- Directed by: G. N. Rangarajan
- Screenplay by: G. N. Rangarajan
- Story by: Cumbum Durai
- Produced by: R. Jayanthi
- Starring: Sivakumar; Ranjini;
- Cinematography: D. D. Prasad
- Edited by: K. R. Ramalingam
- Music by: Ilaiyaraaja
- Production company: Jegan Mohini Films
- Release date: 14 February 1991;
- Running time: 125 minutes
- Country: India
- Language: Tamil

= Sir... I Love You =

Sir... I Love You is a 1991 Indian Tamil-language film directed by G. N. Rangarajan. The film stars Sivakumar and Ranjini. It was released on 14 February 1991. This was Ranjini's final Tamil film.

== Soundtrack ==
The music was composed by Ilaiyaraaja.

Track listing
| No. | Title | Lyrics | Singer(s) | Length |
|---|---|---|---|---|
| 1. | "Ingai Iraivan" | Kuruvikkarambai Shanmugam | Mano, P. Susheela | 4:20 |
| 2. | "Vaanambadi" | Na. Kamarasan | K. S. Chithra | 4:34 |
| 3. | "Kannal Kadhal" | Kuruvikkarambai Shanmugam | Malaysia Vasudevan | 2:36 |
| 4. | "Vaathiyaare" | Na. Kamarasan | K. S. Chithra | 4:23 |
| 5. | "Ae Indhira Puthirana" | Na.
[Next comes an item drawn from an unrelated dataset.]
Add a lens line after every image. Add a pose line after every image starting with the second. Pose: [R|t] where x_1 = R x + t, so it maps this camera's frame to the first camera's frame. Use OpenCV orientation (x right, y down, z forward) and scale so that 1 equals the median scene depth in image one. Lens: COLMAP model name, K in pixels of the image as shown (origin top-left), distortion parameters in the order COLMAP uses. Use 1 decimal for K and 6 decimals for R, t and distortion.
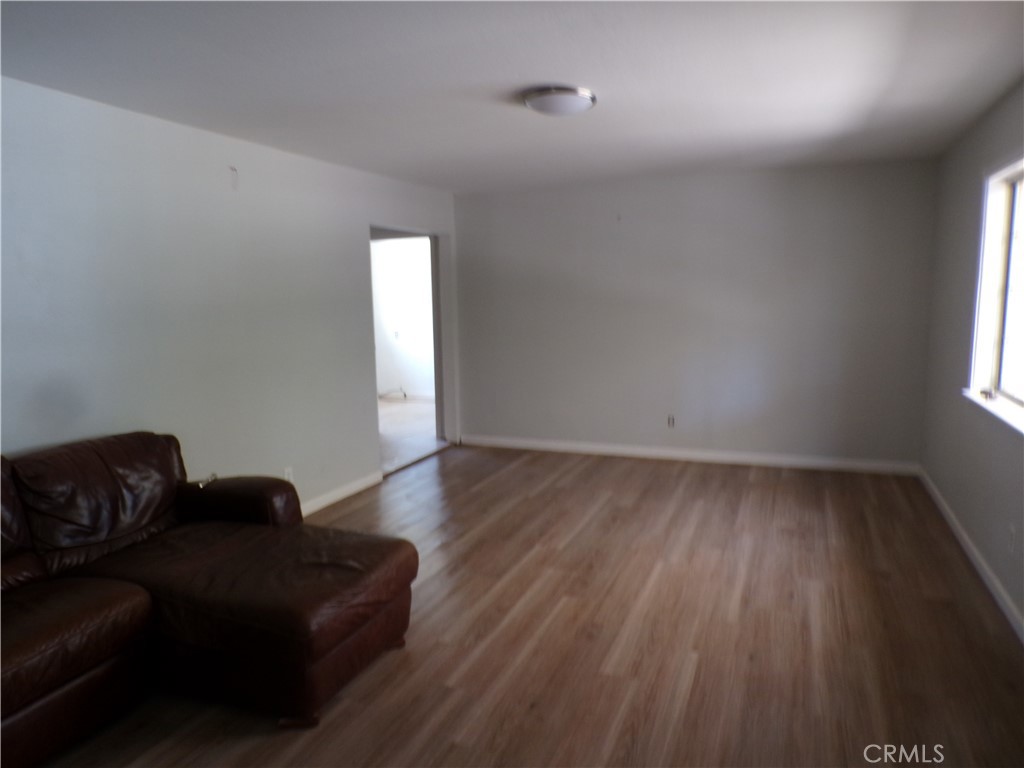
lens RADIAL K [[686.6, 0, 512.0], [0, 686.6, 384.0], [0, 0, 1]] dist [-0.035016, -0.000223]
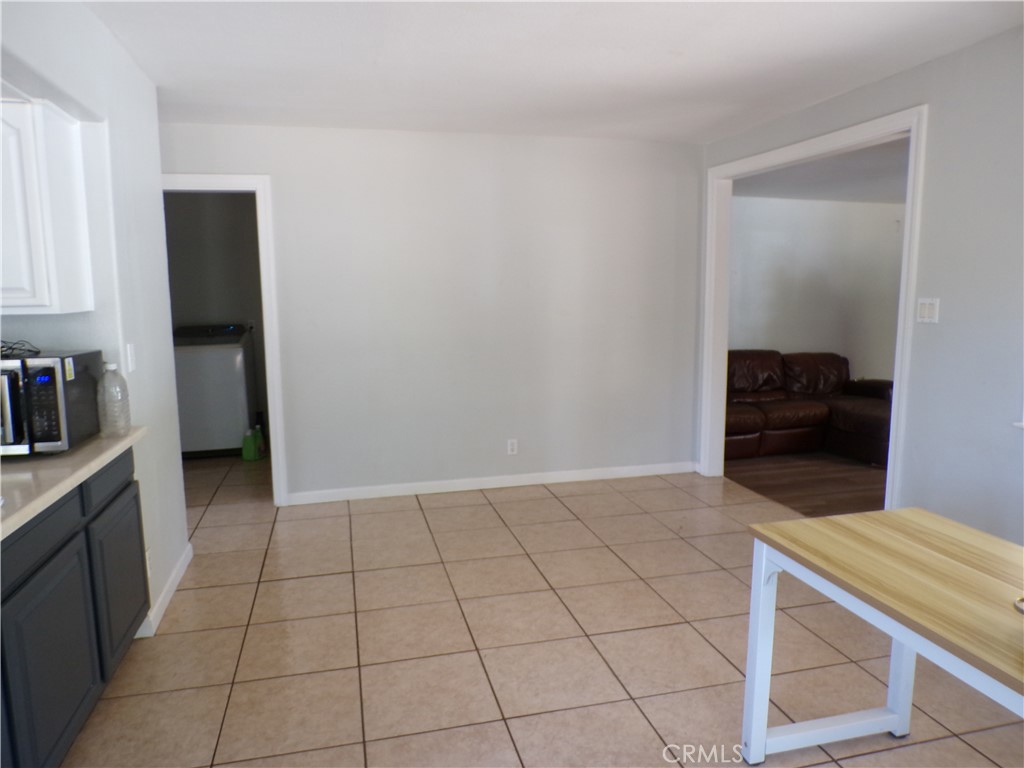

Kamarasan | Malaysia Vasudevan, S. P. Sailaja | 4:13 |
| Total length: |  |  |  | 20:06 |

== Reception ==
Sundarji of Kalki called Sivakumar's character a "readymade" role, noting that despite so many minor flaws, the film was barely able to escape them by a hairline.